A seguir, listamos os nomes cotados para cada função, avaliando como seus estilos de atuação, histórico em outras produções e química em tela podem atualizar o humor irreverente e o drama cirúrgico que consagraram a série original. Tudo sem perder de vista o trabalho de direção e roteiro que precisará equilibrar guerra, comédia e crítica social.

Como seria o elenco ideal de M*A*S*H em 2026

Os showrunners ainda não foram anunciados, mas a tendência é que roteiristas com experiência em dramedy conduzam a adaptação, preservando o diálogo rápido que marcou o texto original de Larry Gelbart. De olho nesse tom, listamos abaixo dez escolhas apontadas pela indústria para dar vida aos cirurgiões, enfermeiras e oficiais do acampamento.

Capitão Benjamin “Hawkeye” Pierce – Dylan O’Brien

Dylan O’Brien carrega no currículo a agilidade verbal de “Teen Wolf” e o timing cômico mostrado em “Maze Runner”, combinação essencial para Hawkeye, cérebro e coração do MASH. A irreverência do personagem exige um ator capaz de disparar piadas enquanto revela camadas de empatia em meio ao horror da guerra.

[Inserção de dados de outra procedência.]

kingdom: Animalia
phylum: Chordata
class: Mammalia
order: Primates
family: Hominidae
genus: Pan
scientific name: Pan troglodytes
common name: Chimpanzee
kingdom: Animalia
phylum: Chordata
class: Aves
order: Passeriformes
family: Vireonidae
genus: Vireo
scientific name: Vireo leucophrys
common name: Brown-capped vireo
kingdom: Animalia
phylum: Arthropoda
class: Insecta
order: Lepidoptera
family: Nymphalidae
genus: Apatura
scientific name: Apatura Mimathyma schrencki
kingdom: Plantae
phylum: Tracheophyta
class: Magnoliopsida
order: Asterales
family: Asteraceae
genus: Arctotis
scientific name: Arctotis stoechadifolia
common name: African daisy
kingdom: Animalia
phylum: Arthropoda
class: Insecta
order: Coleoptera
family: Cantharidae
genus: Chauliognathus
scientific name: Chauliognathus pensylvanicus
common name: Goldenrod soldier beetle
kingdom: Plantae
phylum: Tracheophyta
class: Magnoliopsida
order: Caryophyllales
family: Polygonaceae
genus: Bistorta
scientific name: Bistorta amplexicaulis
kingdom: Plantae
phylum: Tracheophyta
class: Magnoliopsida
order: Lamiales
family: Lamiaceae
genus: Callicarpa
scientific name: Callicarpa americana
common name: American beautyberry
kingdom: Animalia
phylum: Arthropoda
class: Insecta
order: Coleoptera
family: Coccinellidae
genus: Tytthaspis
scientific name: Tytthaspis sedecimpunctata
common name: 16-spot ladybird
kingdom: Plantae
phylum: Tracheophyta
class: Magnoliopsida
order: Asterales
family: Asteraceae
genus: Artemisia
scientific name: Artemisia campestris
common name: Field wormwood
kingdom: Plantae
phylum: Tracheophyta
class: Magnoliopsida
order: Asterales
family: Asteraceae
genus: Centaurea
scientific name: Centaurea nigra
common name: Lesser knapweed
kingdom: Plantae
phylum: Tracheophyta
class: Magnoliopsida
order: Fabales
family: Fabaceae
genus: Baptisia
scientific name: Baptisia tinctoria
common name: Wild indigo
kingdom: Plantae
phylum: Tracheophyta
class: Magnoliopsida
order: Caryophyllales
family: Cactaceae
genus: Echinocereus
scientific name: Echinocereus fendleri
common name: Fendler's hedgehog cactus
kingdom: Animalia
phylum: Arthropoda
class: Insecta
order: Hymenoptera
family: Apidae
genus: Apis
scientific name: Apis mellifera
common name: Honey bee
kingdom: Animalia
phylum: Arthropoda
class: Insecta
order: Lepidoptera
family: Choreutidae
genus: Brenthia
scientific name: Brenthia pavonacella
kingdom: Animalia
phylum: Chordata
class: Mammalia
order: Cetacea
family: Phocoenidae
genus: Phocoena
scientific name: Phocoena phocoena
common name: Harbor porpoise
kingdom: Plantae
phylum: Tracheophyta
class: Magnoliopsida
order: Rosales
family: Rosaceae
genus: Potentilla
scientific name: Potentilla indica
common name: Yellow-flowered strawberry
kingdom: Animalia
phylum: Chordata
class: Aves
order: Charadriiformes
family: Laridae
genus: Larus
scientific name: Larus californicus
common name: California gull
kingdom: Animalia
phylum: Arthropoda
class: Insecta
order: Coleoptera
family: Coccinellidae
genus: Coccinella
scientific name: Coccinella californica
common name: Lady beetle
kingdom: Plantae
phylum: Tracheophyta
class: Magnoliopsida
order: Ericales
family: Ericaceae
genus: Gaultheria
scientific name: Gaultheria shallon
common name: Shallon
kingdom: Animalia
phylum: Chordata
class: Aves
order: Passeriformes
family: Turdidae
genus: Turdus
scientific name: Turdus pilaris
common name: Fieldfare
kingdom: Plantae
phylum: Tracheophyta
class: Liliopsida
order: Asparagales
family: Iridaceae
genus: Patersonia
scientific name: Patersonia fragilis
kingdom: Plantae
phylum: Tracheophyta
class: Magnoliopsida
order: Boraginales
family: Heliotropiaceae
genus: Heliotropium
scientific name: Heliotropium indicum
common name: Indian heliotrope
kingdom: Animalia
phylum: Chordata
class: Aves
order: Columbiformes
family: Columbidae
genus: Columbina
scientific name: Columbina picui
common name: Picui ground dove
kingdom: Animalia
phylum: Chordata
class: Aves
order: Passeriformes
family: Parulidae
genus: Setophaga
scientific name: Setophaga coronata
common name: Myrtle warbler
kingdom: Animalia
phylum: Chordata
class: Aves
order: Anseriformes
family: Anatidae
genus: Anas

O’Brien encara com naturalidade cenas de ação, algo que facilita o trabalho de direção ao imprimir velocidade às sequências dentro da tenda cirúrgica. Para o roteirista, a experiência recente do ator em papéis dramáticos amplia o alcance de diálogos mais existenciais, parte fundamental das reflexões de Hawkeye.

Com 32 anos em 2026, Dylan se encaixa na faixa etária do cirurgião, oferecendo a juventude necessária para contrastar com a exaustão do conflito. Esse equilíbrio tenderia a manter viva a dualidade entre sarcasmo e indignação moral que tornou o personagem um ícone da televisão.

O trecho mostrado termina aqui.